Un nouveau rapport commandé par Google met en lumière le retard inquiétant de l'Europe dans le domaine de l'intelligence artificielle et propose des solutions concrètes pour stimuler la compétitivité du continent. Le géant américain nous ferait-il la leçon ?
Alors que la signature du Pacte sur l'IA vient tout juste d'avoir lieu, l'essor bouillonnant du secteur risque de laisser l'Europe sur le bas-côté. C'est en tout cas le point de vue de Google, qui a dressé un rapport qu'elle a commandé à Implement Consulting Group (entreprise de conseil en management, fondée au Danemark en 1996). Ce dernier révèle toute l'ampleur du défi auquel est actuellement confronté le Vieux Continent et esquisse des pistes pour combler son retard technologique. Un document de ce type, émanant du secteur privé, est-il vraiment une solution acceptable pour rattraper les deux ténors que sont les Etats-Unis et la Chine dans le domaine ?
Un potentiel économique sous-exploité
Une somme comprise entre 1 200 et 1 400 milliards d'euros au PIB de l'UE sur une dizaine d'années : voilà ce que pourrait rapporter l'IA générative à l'Europe. Soit l'équivalent d'un taux de croissance annuel de 8 %. D'autre part, le rapport estime que l'IA serait un excellent catalyseur et pourrait stimuler la productivité de nombreux secteurs (sans pour autant les nommer explicitement).
Des projections qui contrastent très fortement avec la réalité actuelle et les promesses des apports de l'IA : la part de l'UE dans le PIB mondial a chuté de plus d'un quart en 1980 à seulement 17 % aujourd'hui. Des chiffres provenant d'un autre rapport de la Commission Européenne.

— Données affichées —
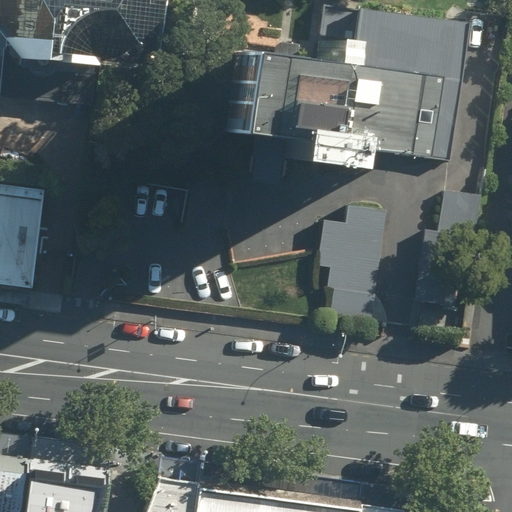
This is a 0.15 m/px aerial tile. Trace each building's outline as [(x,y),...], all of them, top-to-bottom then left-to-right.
[(0,0),(0,38),(21,62),(94,66),(94,59),(98,60),(130,44),(158,22),(159,0),(0,0)] [(279,162),(342,170),(345,147),(454,161),(471,21),(356,7),(355,14),(326,10),(320,58),(236,48),(225,132),(282,139),(279,162)] [(424,182),(375,178),(372,205),(343,202),(342,218),(321,216),(316,263),(326,264),(323,290),(329,291),(326,317),(404,325),(405,308),(411,309),(424,182)] [(0,183),(0,284),(33,288),(44,190),(0,183)] [(481,194),(445,191),(442,229),(424,228),(419,291),(472,296),(481,194)] [(0,455),(0,511),(107,511),(112,470),(0,455)] [(159,476),(146,511),(405,511),(401,509),(159,476)]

— Exercices —
1/ Répondez à ces questions d'après le texte sur l'IA en Europe :
(a) À quelle entreprise Google a-t-elle commandé le rapport ?
(b) Quelle somme l'IA générative pourrait-elle ajouter au PIB de l'UE sur une dizaine d'années ?
(c) Quelle est aujourd'hui la part de l'UE dans le PIB mondial ?
2/ Recopiez mot pour mot le passage du texte sur l'IA en Europe compris entre « Un nouveau rapport » et « ferait-il la leçon ? », ces deux extrémités incluses.
3/ Rédigez la suite du texte sur le retard de l'Europe en IA, à partir de sa dernière phrase.

— Résultats par tâche —
1/
(a) À Implement Consulting Group.
(b) Entre 1 200 et 1 400 milliards d'euros.
(c) Seulement 17 %.

2/
Un nouveau rapport commandé par Google met en lumière le retard inquiétant de l'Europe dans le domaine de l'intelligence artificielle et propose des solutions concrètes pour stimuler la compétitivité du continent. Le géant américain nous ferait-il la leçon ?

3/
Malgré ce retard apparent, l'étude souligne que 74 % des travailleurs européens perçoivent déjà les effets positifs de l'IA sur leur productivité. Ils sont 43 % à penser que cette techno aura un effet positif global sur leur emploi. Le rapport estime par ailleurs que 61 % des emplois seront « améliorés » par l'IA générative, tandis que 7 % des emplois sont sur la voie d'une transition progressive vers l'automatisation.
Une feuille de route pour l'avenir numérique de l'Europe
Ainsi, Google nous propose ainsi une espèce de feuille de route, baptisé AI Opportunity Agenda. Un programme d'opportunités lié à l'IA pour que chaque gouvernement puisse pleinement prendre conscience de l'immense potentiel économique que représente l'IA. Celui-ci s'articule autour de quatre axes.
Le premier : la nécessité d'investir massivement dans la recherche et le développement, en facilitant l'accès aux financements pour stimuler l'innovation. Faute de quoi, l'Europe bride ses talents et compromet ses chances de faire émerger des pépites locales, comme Mistral AI, par exemple.
Dans un second temps, Google nous conseille de développer des infrastructures de calcul haute performance et de centres de données, alimentés principalement par des énergies renouvelables. L'UE devra aussi inciter le secteur privé à mettre la main à la pâte (et au portefeuille).
Ensuite, l'entreprise nous préconise un renforcement des compétences numériques des populations, notamment par l'intégration de l'IA au centre des programmes scolaires. Une telle croissance technologique ne peut se déclencher si elle exclut certaines personnes et pour cela, une « nouvelle Stratégie européenne des compétences » est nécessaire.
Enfin, dernier point, l'UE doit absolument faire la promotion de l'IA dans tous les secteurs, publics comme privés. Concernant ce dernier, « les décideurs de l'UE et les développeurs d'IA doivent collaborer afin de mettre en place des stratégies de sensibilisation à destination des industries traditionnelles et des petites entreprises, qui ont beaucoup à gagner de l'adoption de l'IA » explique le rapport.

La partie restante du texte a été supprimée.